Kirloskar began to write a historical play on Allauddin`s invasion of Chittorgarh, but left it unfinished. In 1873 he completed his first prose drama, Shankardiguijay i.e. `Shankaracharya`s Conquests`, for the Kolhapurkar Natak Mandali. Inspired by a Parsi theatre opera, he translated Kalidasas Sakuntala as Shakuntal. This was termed as the first Sangitnatak by many scholars. He established the Kirloskar Natak Mandali in Belgaum. This staged the first four acts in 1875 and encouraged by the overwhelming response produced the entire play in Pune in 1880. This won him immense popularity. In 1882 he wrote Sangit Saubhadra i.e. `Musical of Subhadra`. This was a mythological love story influenced by English Romanticism, even more popular for its plot structure and songs. His third play, Ramarajya viyoga i.e. `Rama Giving up His Kingdom` in 1882, remained incomplete.
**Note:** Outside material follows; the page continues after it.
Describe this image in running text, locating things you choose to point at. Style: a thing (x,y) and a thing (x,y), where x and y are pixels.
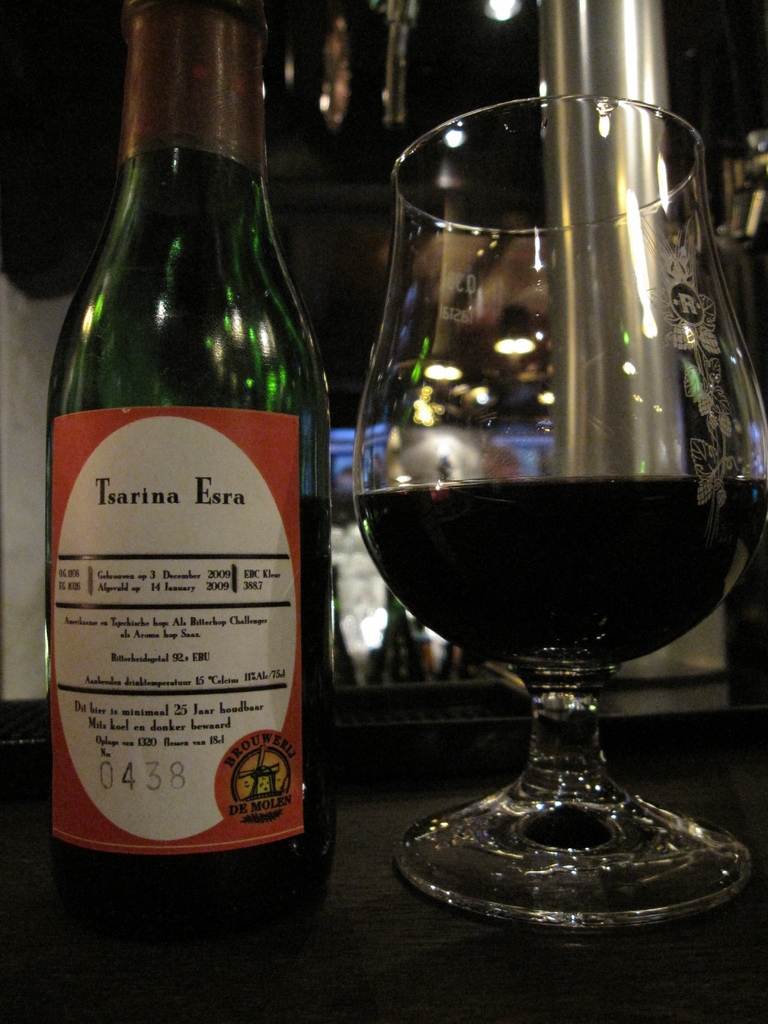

The company staged its first three acts in 1884. Balwant Pandurang Kirloskar was a good actor and director. Kirloskar brought several innovations on the Marathi stage. He rejected the formal features of Vishnudas Bhave`s style, like the entry of the sutradhara, vidushaka, Ganapati, and Saraswati, in that order, and applied instead the Sanskrit convention of the sutradhara, his companion, and nati i.e. actress appearing only in the initial sequences. His well-organized plots, fine characterization, and romantic atmosphere reflect the impact of English drama. His most important contribution was the development of a form that integrated music and theatre. In these theatres the characters themselves sang, not the sutradhara or singers backstage.

Kirloskar used and popularized Hindustani and Carnatic classical as well as folk music in his compositions. They served as models for later playwrights. Even after his death, the Kirloskar Natak Mandali reigned supreme for over thirty years with the plays of Deval and S. K. Kolhatkar. It toured across Karnataka, Maharashtra, and Maratha princely states in north India. It had several star singer-actors in its employ, such as Bal Gandharva, Govindrao Tembe, `Master` Krishnarao, and Ganesh Bodas, and influenced theatre with the excellent standards it established through its productions. The company received a blow when Bal Gandharva left with Tembe and Bodas, but survived with another set of artistes including Dinanath Mangeshkar, who breathed new life into it. However, they departed too because of financial mismanagement, and this glorious chapter in Marathi theatre history closed around 1935. `Annasaheb` or Balwant Pandurang Kirloskar died in 1885 at very young age of 42 years.